Namwamba and others like him are trying to arouse ethnic self-awareness among the Mulembe people. They would like them to be conscious of their ethnicity like the rest of the populous Kenyan nations. This could be good or bad, depending on what they do with this consciousness, assuming that they can find it. For his part, Cord leader, Raila Odinga, intends to nip this Mulembe consciousness in the bud. It must not be allowed to blossom. If it does, the Mulembe people will be most difficult to do political business with. So, kill it in the embryonic stage. This explains his current mission in the Land of Mulembe.

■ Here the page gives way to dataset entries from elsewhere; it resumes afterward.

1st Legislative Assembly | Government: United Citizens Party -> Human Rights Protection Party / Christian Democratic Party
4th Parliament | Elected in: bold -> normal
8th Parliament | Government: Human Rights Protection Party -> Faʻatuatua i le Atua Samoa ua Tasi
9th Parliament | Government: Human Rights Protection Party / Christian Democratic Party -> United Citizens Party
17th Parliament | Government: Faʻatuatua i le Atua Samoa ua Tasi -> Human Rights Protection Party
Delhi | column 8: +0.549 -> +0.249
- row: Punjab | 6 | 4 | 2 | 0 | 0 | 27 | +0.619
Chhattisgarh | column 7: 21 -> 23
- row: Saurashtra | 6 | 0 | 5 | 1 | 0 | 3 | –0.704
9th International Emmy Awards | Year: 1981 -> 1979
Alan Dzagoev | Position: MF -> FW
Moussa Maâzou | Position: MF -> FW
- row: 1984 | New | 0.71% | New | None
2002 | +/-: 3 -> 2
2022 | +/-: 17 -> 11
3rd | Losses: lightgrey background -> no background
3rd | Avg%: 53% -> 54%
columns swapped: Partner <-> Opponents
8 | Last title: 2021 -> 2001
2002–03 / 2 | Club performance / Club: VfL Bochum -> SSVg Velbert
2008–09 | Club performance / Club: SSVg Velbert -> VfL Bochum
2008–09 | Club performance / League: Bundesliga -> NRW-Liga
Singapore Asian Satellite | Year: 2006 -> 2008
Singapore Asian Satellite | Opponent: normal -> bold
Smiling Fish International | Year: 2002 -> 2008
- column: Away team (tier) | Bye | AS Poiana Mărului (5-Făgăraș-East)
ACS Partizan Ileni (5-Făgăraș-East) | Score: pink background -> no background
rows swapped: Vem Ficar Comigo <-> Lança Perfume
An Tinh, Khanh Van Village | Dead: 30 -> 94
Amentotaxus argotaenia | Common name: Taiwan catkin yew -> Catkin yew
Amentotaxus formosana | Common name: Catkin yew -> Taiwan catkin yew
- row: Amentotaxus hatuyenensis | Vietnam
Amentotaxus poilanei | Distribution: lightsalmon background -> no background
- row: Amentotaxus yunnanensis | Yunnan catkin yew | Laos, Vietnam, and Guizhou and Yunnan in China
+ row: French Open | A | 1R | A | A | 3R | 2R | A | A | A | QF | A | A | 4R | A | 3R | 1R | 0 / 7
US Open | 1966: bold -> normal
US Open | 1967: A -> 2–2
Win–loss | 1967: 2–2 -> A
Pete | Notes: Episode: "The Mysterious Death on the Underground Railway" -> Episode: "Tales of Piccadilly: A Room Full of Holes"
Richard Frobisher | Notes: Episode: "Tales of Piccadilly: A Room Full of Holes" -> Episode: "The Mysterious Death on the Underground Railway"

But Odinga is not alone in this regard. Deputy President William Ruto plays in the same league. The DP has recently publicly scoffed at the insect eating habits of the Mulembe people and their leaders. They must remain in tentative space for ease of political utilization. Yet is there anything new about this? Jomo Kenyatta and Jaramogi Oginga Odinga introduced into Kenyan psyche the notion that there was no such thing as the Mulembe Nation. Tom Mboya had a slightly different perception. He admitted the existence of the Mulembe Nation. However, he said, the Mulembe Nation was no more than a ladder. Anyone who knew how to use it could do so with ease. Retired President Moi came quite close to Mboya in this respect. He said the Mulembe Nation was like a pot of the traditional busaa beer. Anyone with a drinking pipe could siphon from the pot at will.

The seasonal fight for the populous Mulembe Nation has only begun. It is too soon to tell who the victor will be. Will Namwamba and Co stir up the sleeping Mulembe soul? Or will external huntsmen tear it in different directions in the traditional manner?